Imam kembali menoleh pada Ilmi. Ia sedang membutuhkan suntikan pendapat atau kemungkinan apa pun yang bisa saja terjadi di situasi korban, atau pelaku, atau apa pun yang memungkinkan untuk terjadi.

Ilmi menggeleng.

"Tapi... ini membuka kemungkinan pelaku juga dipanggil dengan alasan dan cara yang sama," Ilmi berkata pada akhirnya.

"Sayangnya kita bisa tahu itu benar atau tidak setelah ponselnya didapatkan."

Tidak ada tanggapan. Yang terjadi selanjutnya adalah meminta Boy memberi keterangan mengenai keadaan TKP saat pertama kali ia datang. Tapi sebanyak apa pun ditanya ulang atau diminta mengingat-ingat, tidak ada informasi yang bisa ditambahkan. Boy hanya terpaku pada keterkejutannya melihat jasad korban dan sama sekali tidak berpikir untuk memperhatikan sekitarnya barang sebentar saja.
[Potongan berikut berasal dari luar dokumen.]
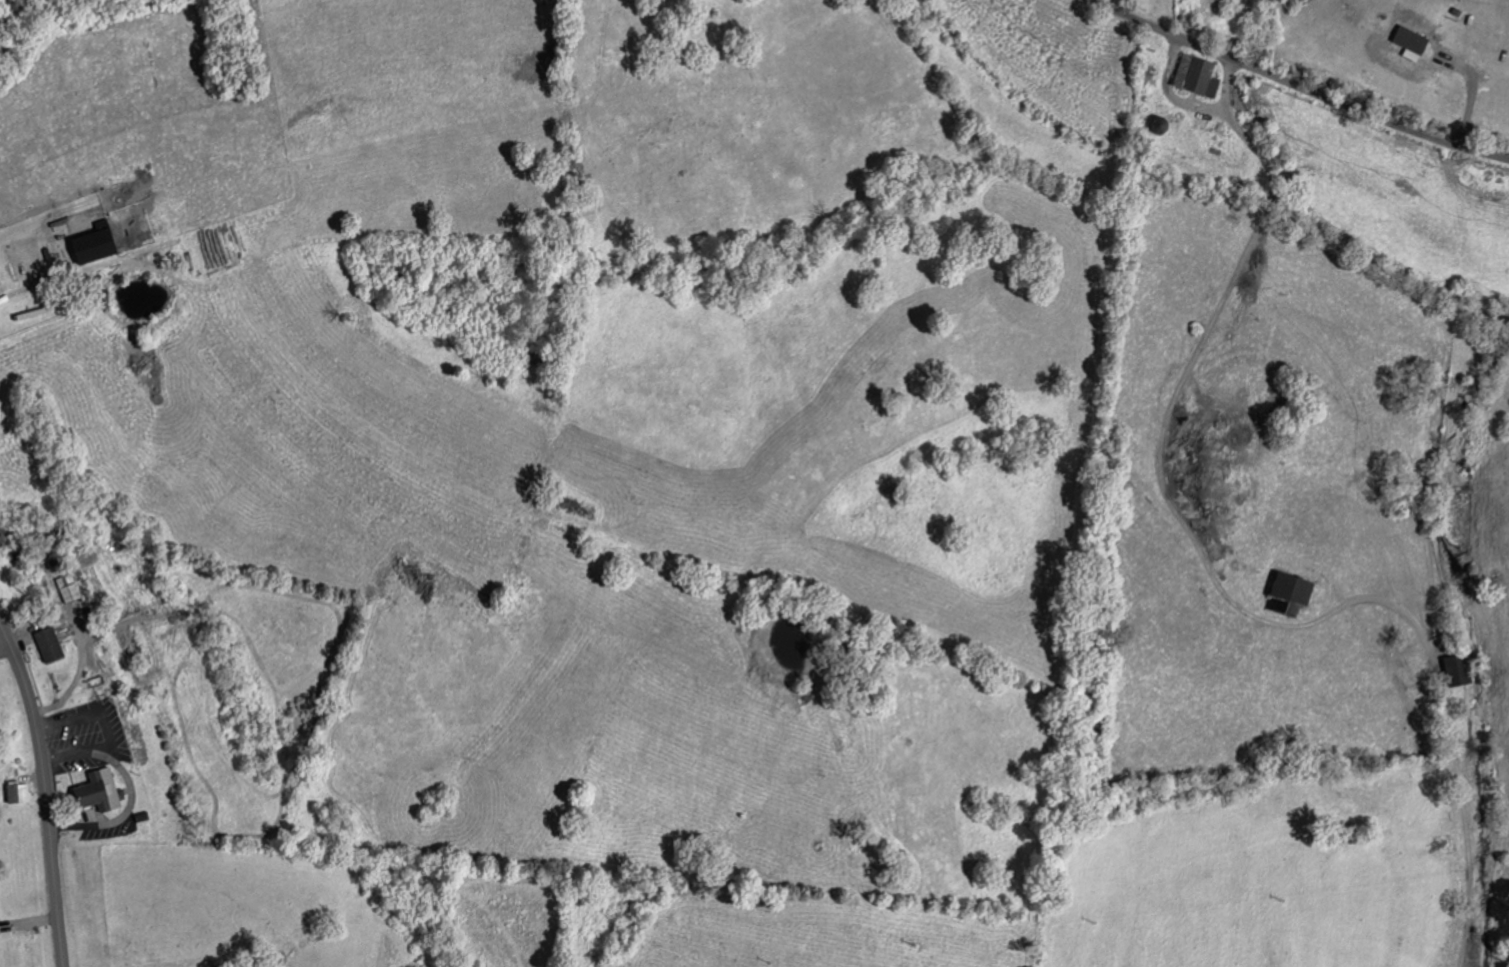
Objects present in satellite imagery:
building: (1412, 47)
building: (1192, 76)
road: (1299, 85)
road: (1168, 92)
building: (90, 244)
road: (1216, 581)
building: (67, 589)
building: (1285, 594)
building: (48, 642)
building: (1452, 671)
road: (45, 792)
building: (95, 792)
building: (15, 793)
Pembahasan lain terjadi setelah Imam dan Ilmi menyerah untuk mengorek informasi dari pria itu. Keempat orang yang berkumpul kemudian membahas mengenai rencana menarik tali pancing yang belum lama telah Imam lempar umpannya.

Ditugasi peran penting awalnya Boy menolak. Ini sama sekali bertolak belakang dengan rencana pribadinya untuk tidur nyenyak lebih awal. Tapi begitu diancam dia akan menjadi orang yang paling dicurigai sebagai pembunuh jika pelaku sebenarnya tidak tertangkap, dengan berat hati yang seberat-beratnya, Boy setuju. Ia tidak lagi bertanya. Tidak juga berencana mendebat.